** Opening Given material block **
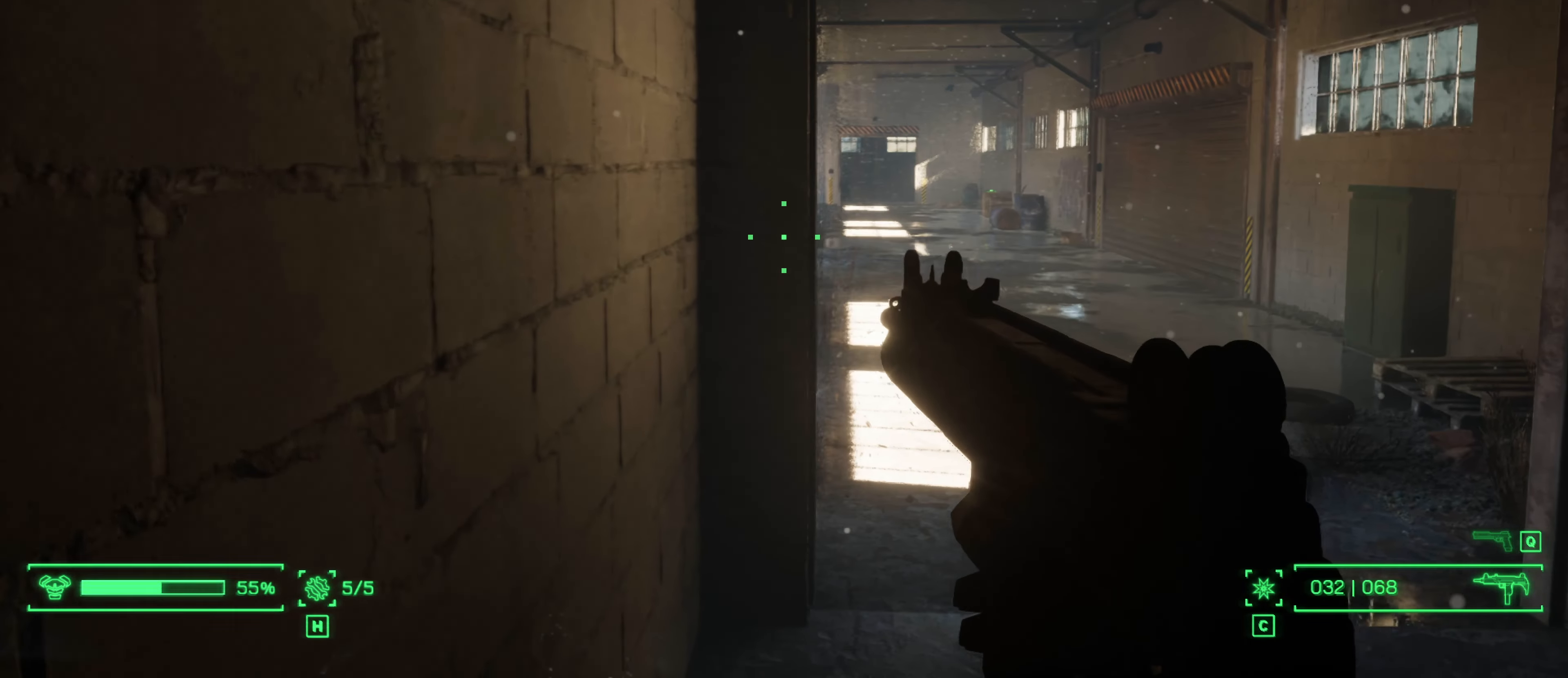
{"keys": [], "mouse": ["right"], "events": [[34, "w", "down"], [467, "d", "up"], [467, "mouse_right", "down"], [467, "w", "up"]]}
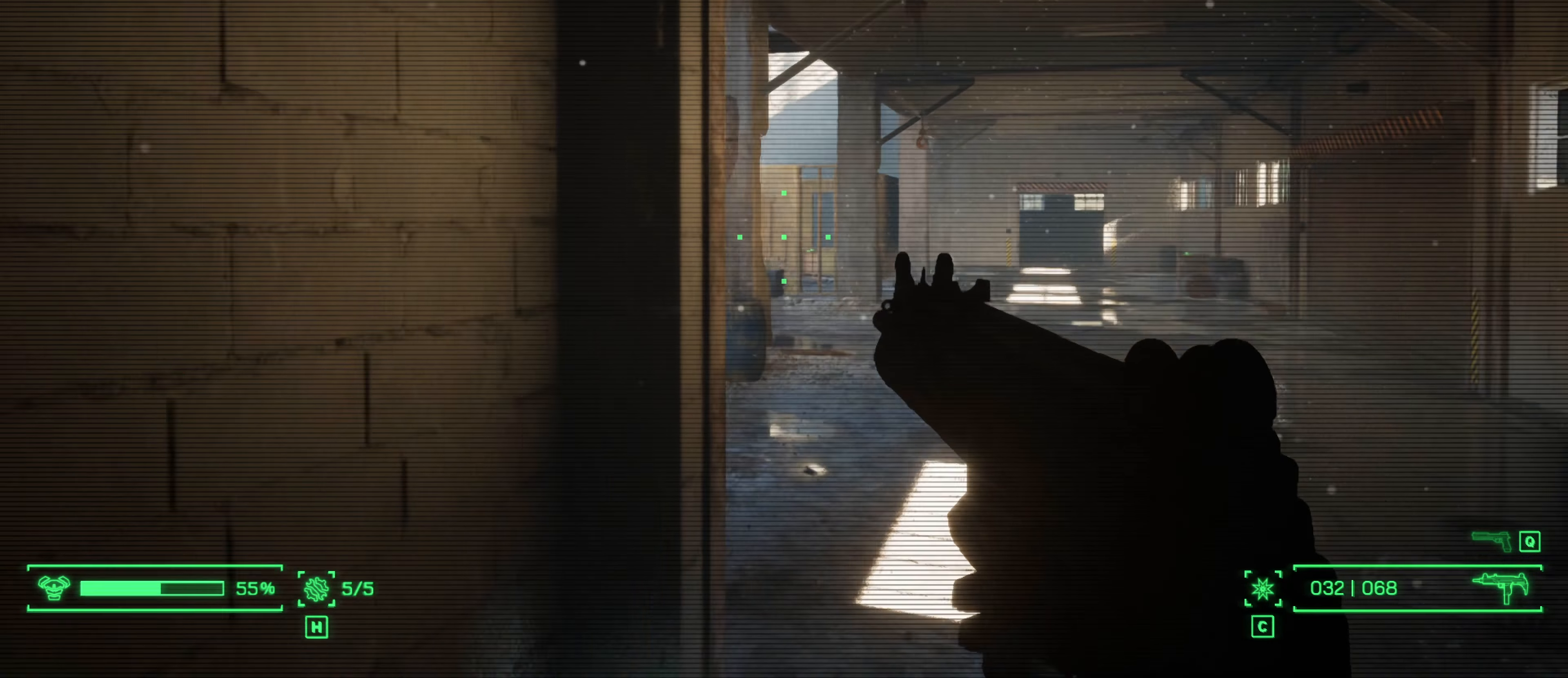
{"keys": ["d"], "mouse": ["right"], "events": [[434, "d", "down"]]}
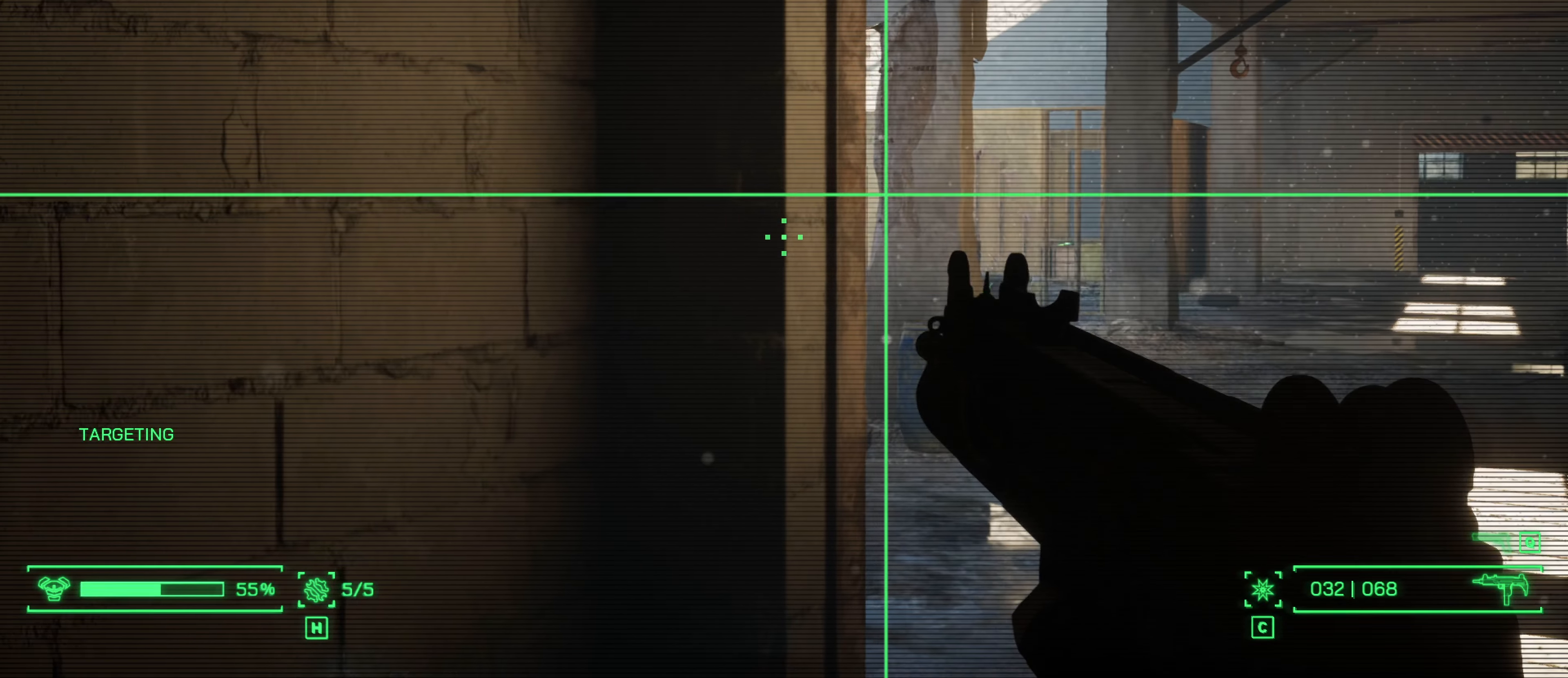
{"keys": [], "mouse": ["right"], "events": [[350, "d", "up"]]}
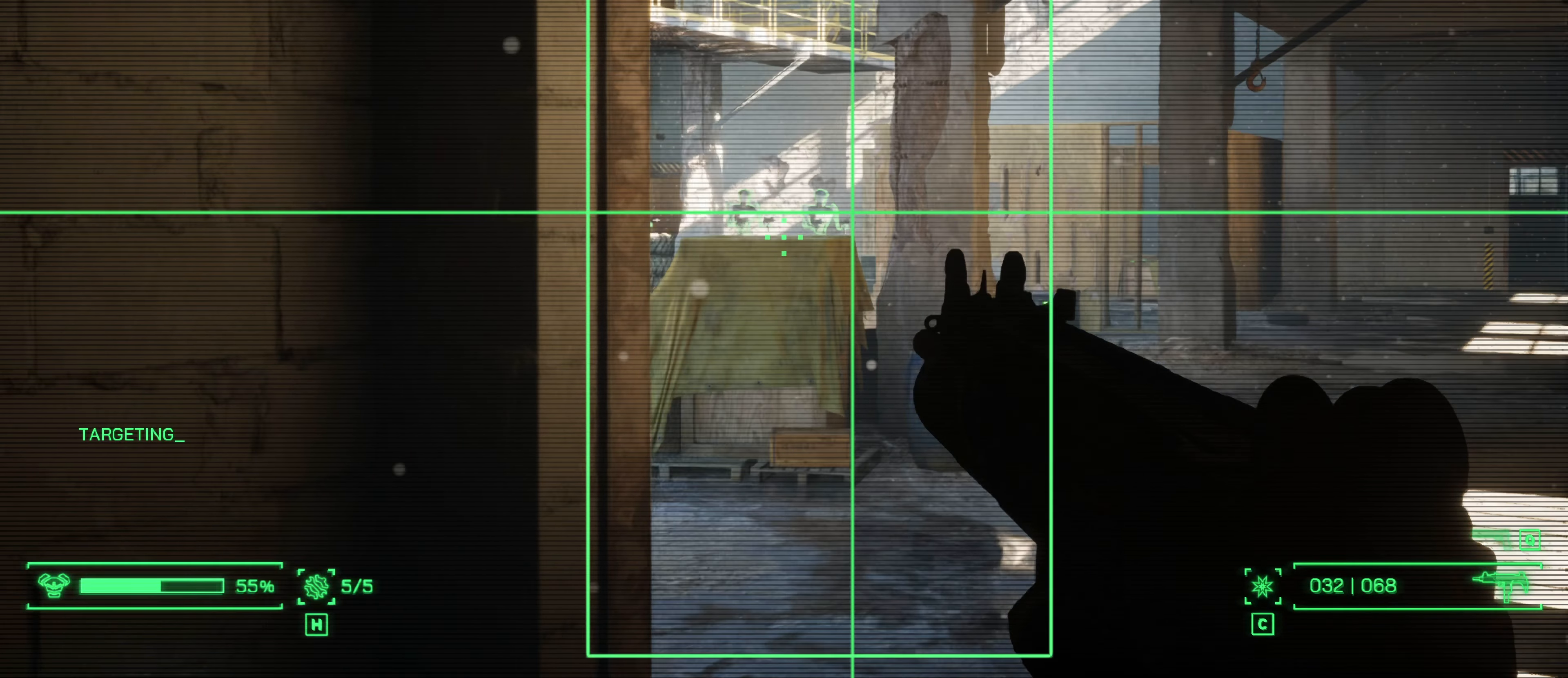
{"keys": [], "mouse": ["right"], "events": [[266, "mouse_left", "down"], [416, "mouse_left", "up"]]}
** Closing Given material block **
§ **What to do**: Find how many lines of the preceding data contain "down", and answer with that number only.

§ **Exercise solution**: 3